- Investors are gearing up for inflation figures from the US.
- Forecasts show annual inflation rose from 3.2% to 3.4% in March.
- US earnings expectations have dropped by 2.2% since the quarter began.
Equities closed Monday nearly flat with no catalysts ahead of the crucial US Consumer Price Index report. At the same time, a sharp increase in Treasury yields due to a drop in Fed rate-cut expectations put pressure on stocks.
Investors are gearing up for inflation figures from the US that will shape the outlook for rate cuts. The CPI report causes a lot of volatility in the market as it shows whether higher interest rates are having the intended effect.
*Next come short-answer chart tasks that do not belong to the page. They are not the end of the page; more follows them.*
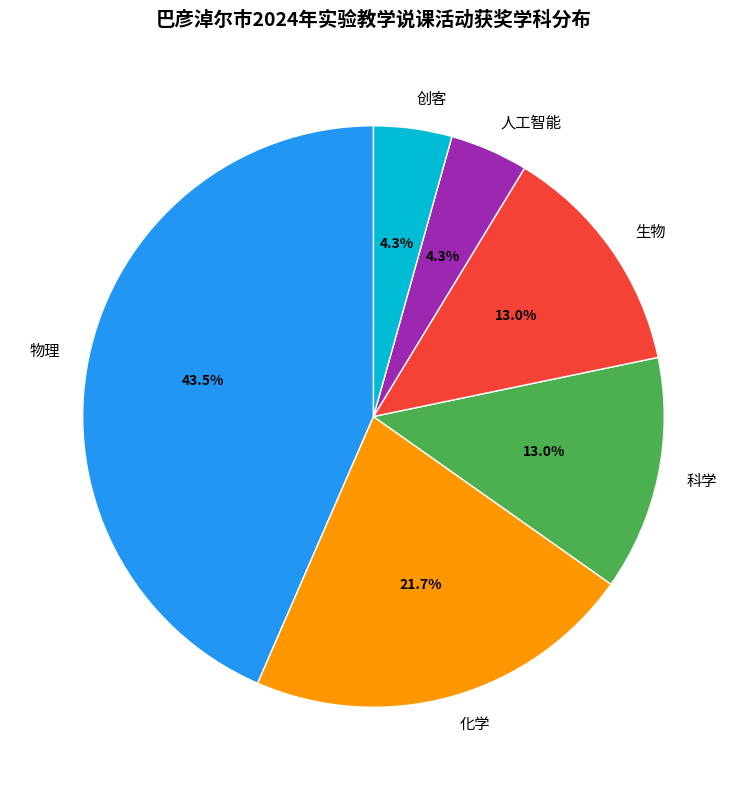

Which category has the biggest portion of the pie?

物理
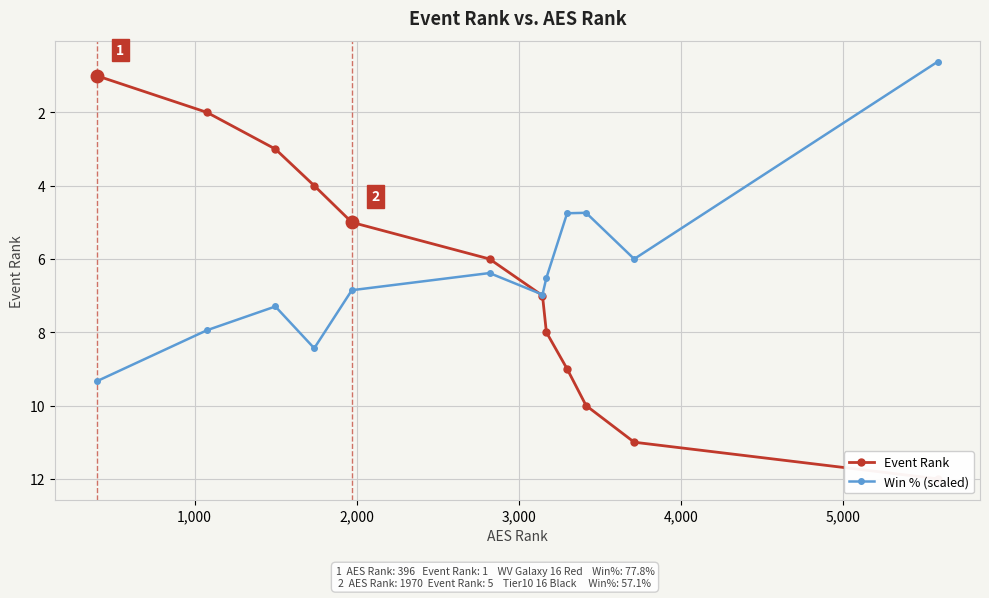

In Win % (scaled), how many points are lower than both neighbors (excluding endpoints)?

3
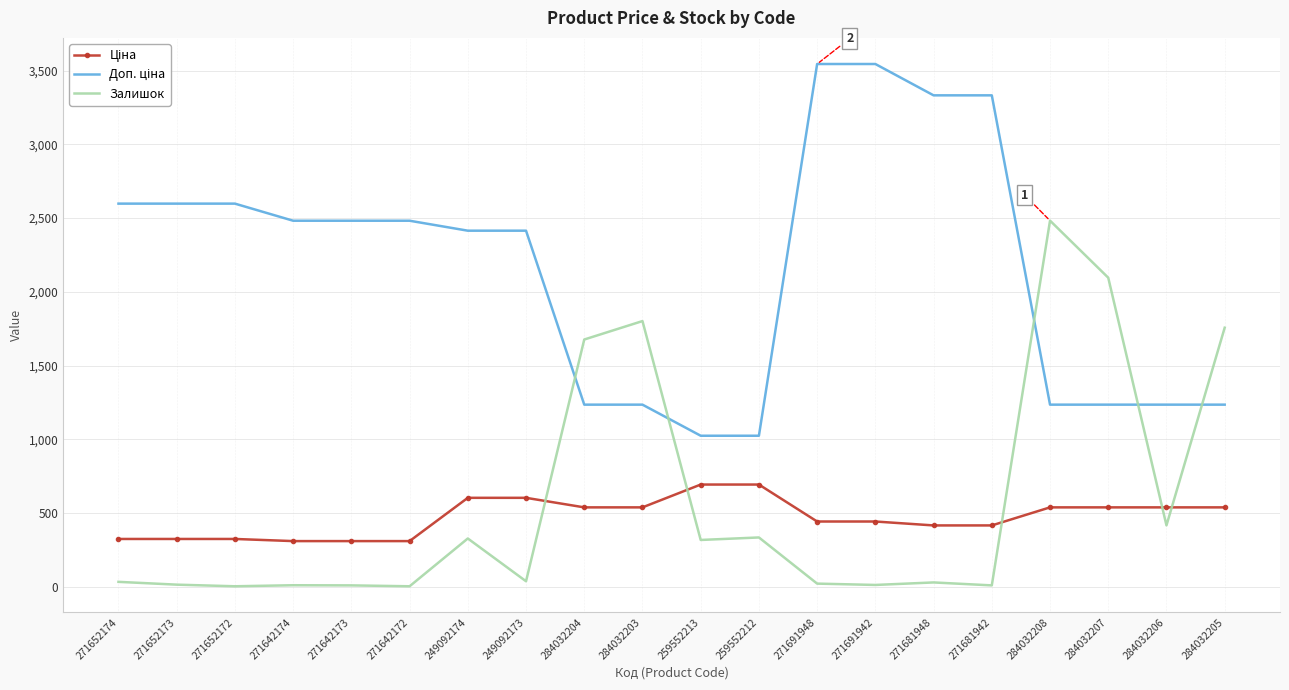

True or false: Залишок has a value of 1802.0 at 284032203.

True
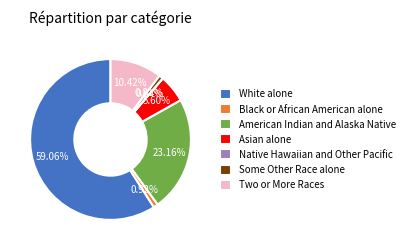

What is the largest slice in the pie chart?

White alone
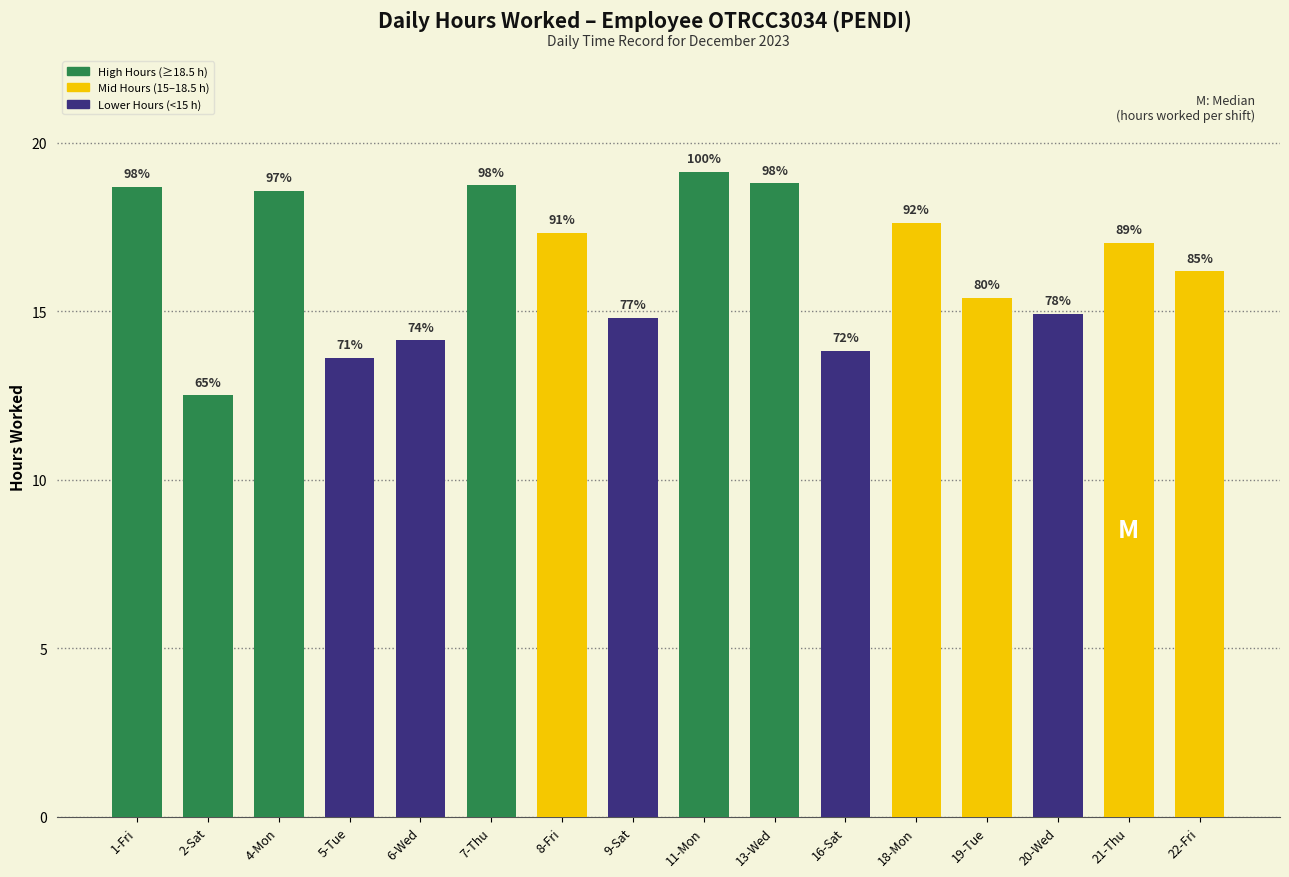

What is the change in value from 2-Sat to 5-Tue?

+1.1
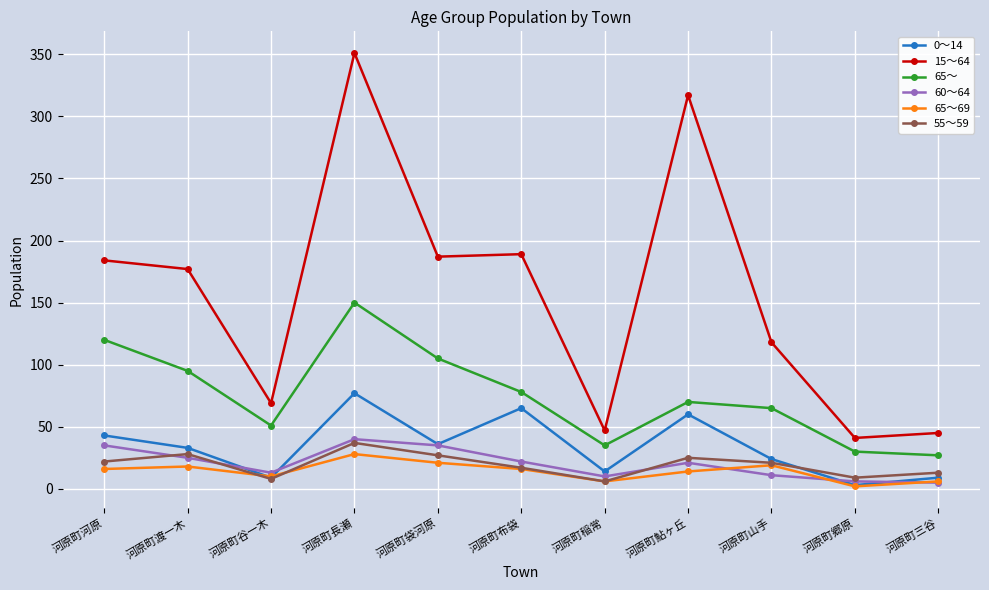

What position from the left is 河原町鮎ヶ丘?

8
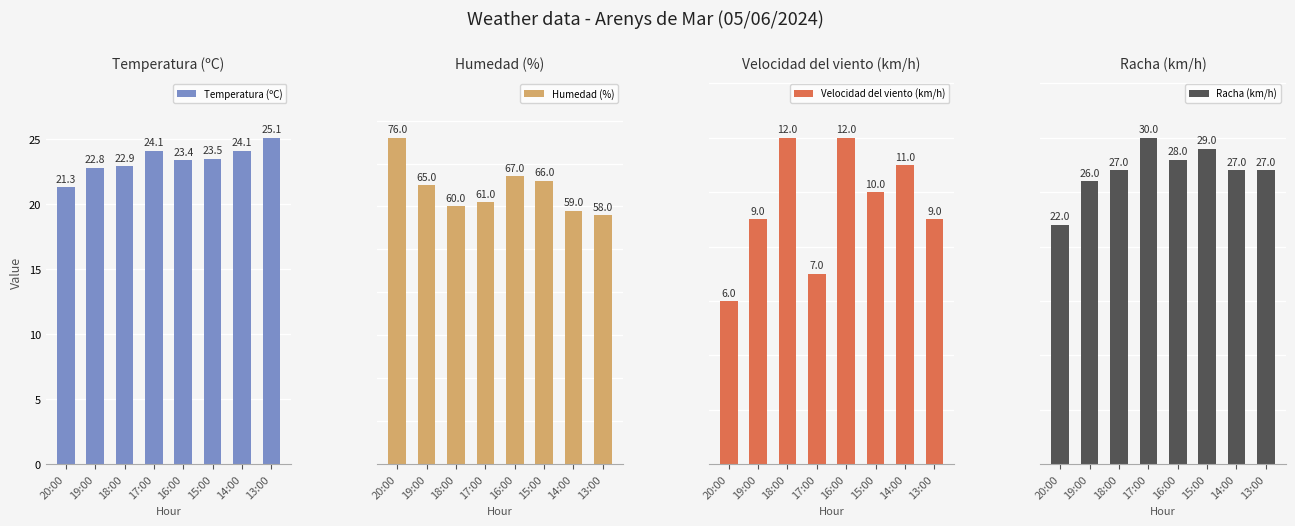

Are the bars grouped side by side (vs. stacked)?

Yes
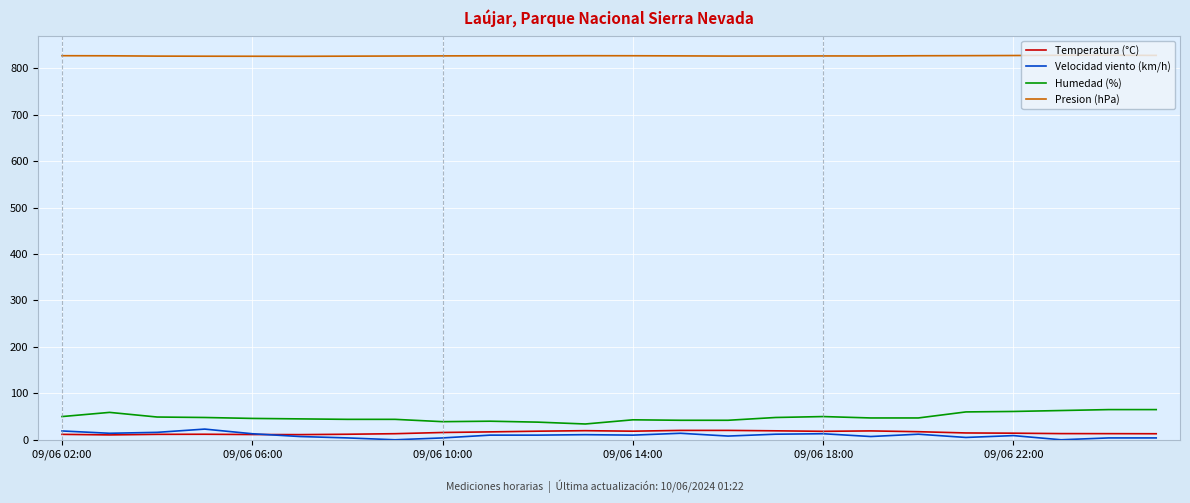

True or false: Velocidad viento (km/h) and Presion (hPa) cross at least once.

False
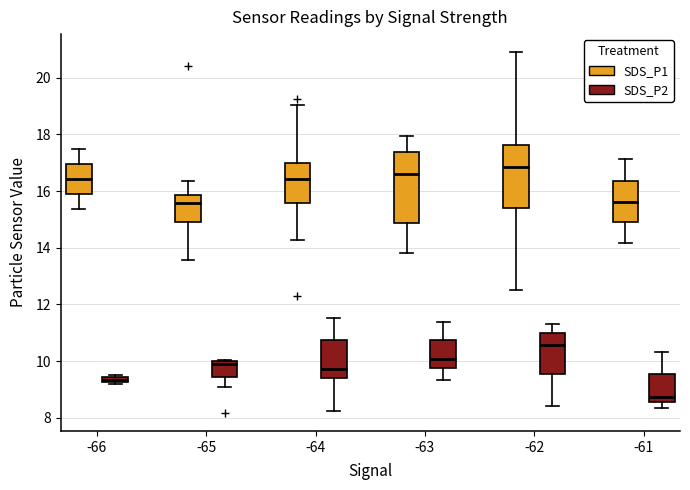

Comparing the boxes themselves (not the whiskers), which one is the tallest?

-63 (SDS_P1)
However, recent data from the US has shown a mixed picture that has confused most investors. While the economy has shown pockets of weakness, it remains robust. High economic demand could contribute to higher prices, pausing the progress made so far to lower inflation.
Moreover, investors have been concerned about rising commodity prices, especially oil. The ongoing geopolitical tension has contributed to an increase in fuel prices. This could spark another round of inflation that would dim expectations for interest rate cuts.
US inflation (Source: Bureau of Labor Statistics, Bloomberg)
Forecasts show annual inflation rose from 3.2% to 3.4% in March. Meanwhile, economists expect a decline in the monthly figure from 0.4% to 0.3%. The actual figure might miss or beat the forecasts. A miss would be bullish for the equities market as it would increase rate-cut expectations. On the other hand, if the actual figure beats forecasts, the likelihood of a Fed cut in June could fall well below 50%. At the moment, there is a 54.5% chance that the first cut will come in June.
Meanwhile, Treasury yields have rallied to new highs due to declining rate cut expectations. The last major report from the US was the March jobs figures. Employment beat forecasts by a significant margin, while the unemployment rate unexpectedly declined.
Despite higher interest rates, the labor market has remained resilient. Consequently, there is doubt in the market whether the Fed will implement the first cut in June. The longer the Fed keeps borrowing costs high, the more negative the impact on businesses will be. As a result, equity markets suffer. Investors await more clarity on the rate cut outlook when the inflation report comes out.
At the same time, market participants are preparing for the first quarter earnings season. Notably, earnings expectations have dropped by 2.2% since the quarter began.